Use your browser's "print" button to print out this recipe in a 3 x 5 format.
Use your browser's "back" button to return

- Side One - Cut Out Below -
-----------------------------------------------------------------------------------------------------------------------------------

Black Bean and Sweet Potato Quesadillas
  • 1-16 ounce can vegetarian refried black beans (look for a brand that is low in fat and does not contain any lard)
  • 1/2 to whole 4 ounce can of diced green chilis (or type and amount of your favorite chili peppers, to taste for your family)
  • 1 large (or 2 small) sweet potatoes (bake until soft, peel, and mash)
  • 1/2 to 1 teaspoon ground cumin
  • shredded low-fat or soy cheddar cheese
  • shredded chicken breast (optional) – can do this ahead of time, refrigerate and have ready to use
  • low-fat tortillas 8-12 (depending on size)

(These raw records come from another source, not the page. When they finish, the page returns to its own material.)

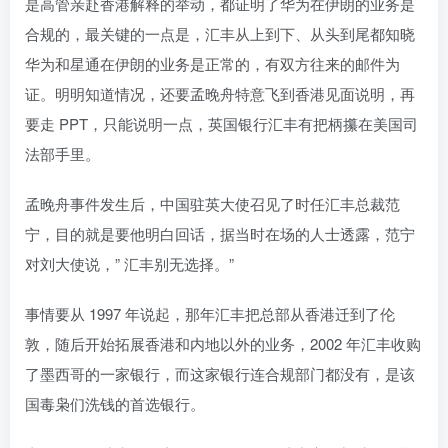
是高管亲赴香港解释的举动，都证明了华为在伊朗的业务是
合规的，最关键的一点是，汇丰从上到下、从头到尾都知晓
华为和星通在伊朗的业务是正常的，有双方往来的邮件为
证。明明知道情况，还要孟晚舟特意飞到香港见面说明，再
要走 PPT，只能说明一点，英国银行汇丰有把柄攥在美国司
法部手里。
孟晚舟事件发生后，中国驻英大使召见了时任汇丰总裁范
宁，目的就是要他明白回话，据当时在场的人士透露，范宁
对刘大使说，” 汇丰别无选择。”
事情要从 1997 年说起，那年汇丰把总部从香港迁到了伦
敦，随后开始拓展香港和内地以外的业务，2002 年汇丰收购
了墨西哥的一家银行，而这家银行连合规部门都没有，是该
国毒枭们洗钱的首选银行。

- Side Two- Cut Out Below -
-----------------------------------------------------------------------------------------------------------------------------------

Black Bean and Sweet Potato Quesadillas (cont.)

Directions:

Mix refried beans, chilis, sweet potatoes, and cumin together. Assemble quesadillas by spreading about 1/3 cup or so on one tortilla, sprinkle about 1 tbsp of cheese on top of bean/potato mixture, add 1-2 tablespoons of shredded chicken if desired, top with second tortilla, and cook on non-stick or lightly oiled griddle until tortillas are lightly browned and insides are hot (be careful not to burn).

Serve with a variety of salsas, guacamole, some low-fat chips, and fresh fruit for a quick, filling, and easy supper or lunch.

This will serve 4 generously and could feed 5-6 if no one is a huge eater.